*MATERIAL PROVIDED*:
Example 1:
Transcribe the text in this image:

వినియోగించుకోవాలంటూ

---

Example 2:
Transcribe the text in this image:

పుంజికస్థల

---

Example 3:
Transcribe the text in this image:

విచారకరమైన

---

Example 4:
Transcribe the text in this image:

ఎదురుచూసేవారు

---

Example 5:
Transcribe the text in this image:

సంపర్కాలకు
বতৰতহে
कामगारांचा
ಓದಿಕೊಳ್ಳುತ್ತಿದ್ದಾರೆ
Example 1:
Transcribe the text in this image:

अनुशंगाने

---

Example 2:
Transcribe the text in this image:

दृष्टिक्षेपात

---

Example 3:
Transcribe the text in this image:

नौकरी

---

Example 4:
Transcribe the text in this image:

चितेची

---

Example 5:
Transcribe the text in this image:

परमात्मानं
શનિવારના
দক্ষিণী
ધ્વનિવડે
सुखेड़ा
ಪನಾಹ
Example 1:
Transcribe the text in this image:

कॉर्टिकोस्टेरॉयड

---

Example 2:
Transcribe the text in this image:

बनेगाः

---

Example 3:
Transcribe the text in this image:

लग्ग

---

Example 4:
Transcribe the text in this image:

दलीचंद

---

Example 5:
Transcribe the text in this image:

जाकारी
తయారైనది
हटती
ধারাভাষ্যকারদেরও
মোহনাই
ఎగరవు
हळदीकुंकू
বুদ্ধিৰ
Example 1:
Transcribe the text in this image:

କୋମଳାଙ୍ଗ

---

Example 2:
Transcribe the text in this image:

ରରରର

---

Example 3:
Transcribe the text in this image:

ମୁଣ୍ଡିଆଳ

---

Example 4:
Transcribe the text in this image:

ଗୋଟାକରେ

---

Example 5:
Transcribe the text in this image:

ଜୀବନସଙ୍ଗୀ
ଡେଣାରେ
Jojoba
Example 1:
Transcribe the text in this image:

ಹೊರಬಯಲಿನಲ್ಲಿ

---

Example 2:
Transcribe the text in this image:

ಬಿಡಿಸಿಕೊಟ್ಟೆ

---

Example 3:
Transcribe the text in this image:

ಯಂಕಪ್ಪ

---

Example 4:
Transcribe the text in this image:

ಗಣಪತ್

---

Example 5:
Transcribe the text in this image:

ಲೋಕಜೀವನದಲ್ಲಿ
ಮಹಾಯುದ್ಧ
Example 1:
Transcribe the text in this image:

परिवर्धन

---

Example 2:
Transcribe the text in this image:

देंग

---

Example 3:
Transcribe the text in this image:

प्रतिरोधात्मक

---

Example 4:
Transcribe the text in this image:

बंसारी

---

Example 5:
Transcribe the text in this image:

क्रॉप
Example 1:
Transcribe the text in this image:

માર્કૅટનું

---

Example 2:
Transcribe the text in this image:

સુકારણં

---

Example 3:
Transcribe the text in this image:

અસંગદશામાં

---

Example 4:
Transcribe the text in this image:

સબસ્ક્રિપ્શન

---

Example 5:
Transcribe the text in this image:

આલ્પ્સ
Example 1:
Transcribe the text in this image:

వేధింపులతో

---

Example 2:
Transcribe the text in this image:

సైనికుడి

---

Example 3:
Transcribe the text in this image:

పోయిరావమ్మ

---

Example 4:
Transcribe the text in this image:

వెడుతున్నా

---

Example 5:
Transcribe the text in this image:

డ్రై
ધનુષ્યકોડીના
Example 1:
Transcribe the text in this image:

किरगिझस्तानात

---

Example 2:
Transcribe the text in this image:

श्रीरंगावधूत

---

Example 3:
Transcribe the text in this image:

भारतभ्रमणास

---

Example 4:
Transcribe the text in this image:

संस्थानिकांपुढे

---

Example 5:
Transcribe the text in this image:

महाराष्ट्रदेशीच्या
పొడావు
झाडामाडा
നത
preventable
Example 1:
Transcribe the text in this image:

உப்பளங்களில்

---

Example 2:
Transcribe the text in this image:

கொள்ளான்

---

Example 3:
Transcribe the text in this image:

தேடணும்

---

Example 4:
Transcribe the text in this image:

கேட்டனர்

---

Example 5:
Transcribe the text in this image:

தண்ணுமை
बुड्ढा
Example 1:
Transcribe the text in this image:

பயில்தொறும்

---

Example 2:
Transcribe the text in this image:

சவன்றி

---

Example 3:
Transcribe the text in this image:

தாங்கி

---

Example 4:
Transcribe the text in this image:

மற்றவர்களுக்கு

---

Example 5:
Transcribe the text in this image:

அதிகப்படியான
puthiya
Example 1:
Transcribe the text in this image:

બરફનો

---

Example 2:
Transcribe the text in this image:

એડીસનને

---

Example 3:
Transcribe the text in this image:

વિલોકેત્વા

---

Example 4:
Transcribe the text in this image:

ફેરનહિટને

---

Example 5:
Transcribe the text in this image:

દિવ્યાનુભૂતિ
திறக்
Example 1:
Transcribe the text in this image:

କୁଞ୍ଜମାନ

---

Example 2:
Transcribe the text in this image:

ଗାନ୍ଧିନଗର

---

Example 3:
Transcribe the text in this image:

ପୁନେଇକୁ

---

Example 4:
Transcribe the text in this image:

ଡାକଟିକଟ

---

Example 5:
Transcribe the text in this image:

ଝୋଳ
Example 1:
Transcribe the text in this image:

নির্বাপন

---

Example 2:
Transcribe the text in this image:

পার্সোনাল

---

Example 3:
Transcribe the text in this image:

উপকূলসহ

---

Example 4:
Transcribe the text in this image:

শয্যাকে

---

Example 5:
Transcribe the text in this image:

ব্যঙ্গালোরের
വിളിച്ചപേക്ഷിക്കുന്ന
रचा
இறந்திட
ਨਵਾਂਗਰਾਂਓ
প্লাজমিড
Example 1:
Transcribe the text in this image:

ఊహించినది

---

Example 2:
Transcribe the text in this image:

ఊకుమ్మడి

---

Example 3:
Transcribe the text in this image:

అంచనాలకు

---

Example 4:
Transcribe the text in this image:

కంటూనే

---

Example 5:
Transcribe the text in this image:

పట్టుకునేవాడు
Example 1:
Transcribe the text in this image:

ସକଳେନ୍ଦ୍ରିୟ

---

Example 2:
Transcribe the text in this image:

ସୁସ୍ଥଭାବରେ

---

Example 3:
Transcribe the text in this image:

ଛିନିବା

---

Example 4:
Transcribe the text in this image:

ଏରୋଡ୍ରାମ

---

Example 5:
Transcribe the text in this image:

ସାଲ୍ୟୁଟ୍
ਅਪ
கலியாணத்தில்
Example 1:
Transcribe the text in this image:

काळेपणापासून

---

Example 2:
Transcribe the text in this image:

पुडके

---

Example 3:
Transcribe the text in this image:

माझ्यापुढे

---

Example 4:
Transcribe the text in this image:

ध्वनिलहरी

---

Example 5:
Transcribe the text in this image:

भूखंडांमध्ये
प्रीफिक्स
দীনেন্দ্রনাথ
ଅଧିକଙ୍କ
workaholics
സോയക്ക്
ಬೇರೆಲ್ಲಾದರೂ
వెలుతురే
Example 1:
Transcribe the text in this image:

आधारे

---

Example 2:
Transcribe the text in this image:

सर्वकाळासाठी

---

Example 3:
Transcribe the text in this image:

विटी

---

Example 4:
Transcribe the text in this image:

*DESCRIPTION OF THE TASK*: Return each entry from above without altering a single character.

*PROBLEM SOLUTION*:
Example 1:
Transcribe the text in this image:

వినియోగించుకోవాలంటూ

---

Example 2:
Transcribe the text in this image:

పుంజికస్థల

---

Example 3:
Transcribe the text in this image:

విచారకరమైన

---

Example 4:
Transcribe the text in this image:

ఎదురుచూసేవారు

---

Example 5:
Transcribe the text in this image:

సంపర్కాలకు
বতৰতহে
कामगारांचा
ಓದಿಕೊಳ್ಳುತ್ತಿದ್ದಾರೆ
Example 1:
Transcribe the text in this image:

अनुशंगाने

---

Example 2:
Transcribe the text in this image:

दृष्टिक्षेपात

---

Example 3:
Transcribe the text in this image:

नौकरी

---

Example 4:
Transcribe the text in this image:

चितेची

---

Example 5:
Transcribe the text in this image:

परमात्मानं
શનિવારના
দক্ষিণী
ધ્વનિવડે
सुखेड़ा
ಪನಾಹ
Example 1:
Transcribe the text in this image:

कॉर्टिकोस्टेरॉयड

---

Example 2:
Transcribe the text in this image:

बनेगाः

---

Example 3:
Transcribe the text in this image:

लग्ग

---

Example 4:
Transcribe the text in this image:

दलीचंद

---

Example 5:
Transcribe the text in this image:

जाकारी
తయారైనది
हटती
ধারাভাষ্যকারদেরও
মোহনাই
ఎగరవు
हळदीकुंकू
বুদ্ধিৰ
Example 1:
Transcribe the text in this image:

କୋମଳାଙ୍ଗ

---

Example 2:
Transcribe the text in this image:

ରରରର

---

Example 3:
Transcribe the text in this image:

ମୁଣ୍ଡିଆଳ

---

Example 4:
Transcribe the text in this image:

ଗୋଟାକରେ

---

Example 5:
Transcribe the text in this image:

ଜୀବନସଙ୍ଗୀ
ଡେଣାରେ
Jojoba
Example 1:
Transcribe the text in this image:

ಹೊರಬಯಲಿನಲ್ಲಿ

---

Example 2:
Transcribe the text in this image:

ಬಿಡಿಸಿಕೊಟ್ಟೆ

---

Example 3:
Transcribe the text in this image:

ಯಂಕಪ್ಪ

---

Example 4:
Transcribe the text in this image:

ಗಣಪತ್

---

Example 5:
Transcribe the text in this image:

ಲೋಕಜೀವನದಲ್ಲಿ
ಮಹಾಯುದ್ಧ
Example 1:
Transcribe the text in this image:

परिवर्धन

---

Example 2:
Transcribe the text in this image:

देंग

---

Example 3:
Transcribe the text in this image:

प्रतिरोधात्मक

---

Example 4:
Transcribe the text in this image:

बंसारी

---

Example 5:
Transcribe the text in this image:

क्रॉप
Example 1:
Transcribe the text in this image:

માર્કૅટનું

---

Example 2:
Transcribe the text in this image:

સુકારણં

---

Example 3:
Transcribe the text in this image:

અસંગદશામાં

---

Example 4:
Transcribe the text in this image:

સબસ્ક્રિપ્શન

---

Example 5:
Transcribe the text in this image:

આલ્પ્સ
Example 1:
Transcribe the text in this image:

వేధింపులతో

---

Example 2:
Transcribe the text in this image:

సైనికుడి

---

Example 3:
Transcribe the text in this image:

పోయిరావమ్మ

---

Example 4:
Transcribe the text in this image:

వెడుతున్నా

---

Example 5:
Transcribe the text in this image:

డ్రై
ધનુષ્યકોડીના
Example 1:
Transcribe the text in this image:

किरगिझस्तानात

---

Example 2:
Transcribe the text in this image:

श्रीरंगावधूत

---

Example 3:
Transcribe the text in this image:

भारतभ्रमणास

---

Example 4:
Transcribe the text in this image:

संस्थानिकांपुढे

---

Example 5:
Transcribe the text in this image:

महाराष्ट्रदेशीच्या
పొడావు
झाडामाडा
നത
preventable
Example 1:
Transcribe the text in this image:

உப்பளங்களில்

---

Example 2:
Transcribe the text in this image:

கொள்ளான்

---

Example 3:
Transcribe the text in this image:

தேடணும்

---

Example 4:
Transcribe the text in this image:

கேட்டனர்

---

Example 5:
Transcribe the text in this image:

தண்ணுமை
बुड्ढा
Example 1:
Transcribe the text in this image:

பயில்தொறும்

---

Example 2:
Transcribe the text in this image:

சவன்றி

---

Example 3:
Transcribe the text in this image:

தாங்கி

---

Example 4:
Transcribe the text in this image:

மற்றவர்களுக்கு

---

Example 5:
Transcribe the text in this image:

அதிகப்படியான
puthiya
Example 1:
Transcribe the text in this image:

બરફનો

---

Example 2:
Transcribe the text in this image:

એડીસનને

---

Example 3:
Transcribe the text in this image:

વિલોકેત્વા

---

Example 4:
Transcribe the text in this image:

ફેરનહિટને

---

Example 5:
Transcribe the text in this image:

દિવ્યાનુભૂતિ
திறக்
Example 1:
Transcribe the text in this image:

କୁଞ୍ଜମାନ

---

Example 2:
Transcribe the text in this image:

ଗାନ୍ଧିନଗର

---

Example 3:
Transcribe the text in this image:

ପୁନେଇକୁ

---

Example 4:
Transcribe the text in this image:

ଡାକଟିକଟ

---

Example 5:
Transcribe the text in this image:

ଝୋଳ
Example 1:
Transcribe the text in this image:

নির্বাপন

---

Example 2:
Transcribe the text in this image:

পার্সোনাল

---

Example 3:
Transcribe the text in this image:

উপকূলসহ

---

Example 4:
Transcribe the text in this image:

শয্যাকে

---

Example 5:
Transcribe the text in this image:

ব্যঙ্গালোরের
വിളിച്ചപേക്ഷിക്കുന്ന
रचा
இறந்திட
ਨਵਾਂਗਰਾਂਓ
প্লাজমিড
Example 1:
Transcribe the text in this image:

ఊహించినది

---

Example 2:
Transcribe the text in this image:

ఊకుమ్మడి

---

Example 3:
Transcribe the text in this image:

అంచనాలకు

---

Example 4:
Transcribe the text in this image:

కంటూనే

---

Example 5:
Transcribe the text in this image:

పట్టుకునేవాడు
Example 1:
Transcribe the text in this image:

ସକଳେନ୍ଦ୍ରିୟ

---

Example 2:
Transcribe the text in this image:

ସୁସ୍ଥଭାବରେ

---

Example 3:
Transcribe the text in this image:

ଛିନିବା

---

Example 4:
Transcribe the text in this image:

ଏରୋଡ୍ରାମ

---

Example 5:
Transcribe the text in this image:

ସାଲ୍ୟୁଟ୍
ਅਪ
கலியாணத்தில்
Example 1:
Transcribe the text in this image:

काळेपणापासून

---

Example 2:
Transcribe the text in this image:

पुडके

---

Example 3:
Transcribe the text in this image:

माझ्यापुढे

---

Example 4:
Transcribe the text in this image:

ध्वनिलहरी

---

Example 5:
Transcribe the text in this image:

भूखंडांमध्ये
प्रीफिक्स
দীনেন্দ্রনাথ
ଅଧିକଙ୍କ
workaholics
സോയക്ക്
ಬೇರೆಲ್ಲಾದರೂ
వెలుతురే
Example 1:
Transcribe the text in this image:

आधारे

---

Example 2:
Transcribe the text in this image:

सर्वकाळासाठी

---

Example 3:
Transcribe the text in this image:

विटी

---

Example 4:
Transcribe the text in this image:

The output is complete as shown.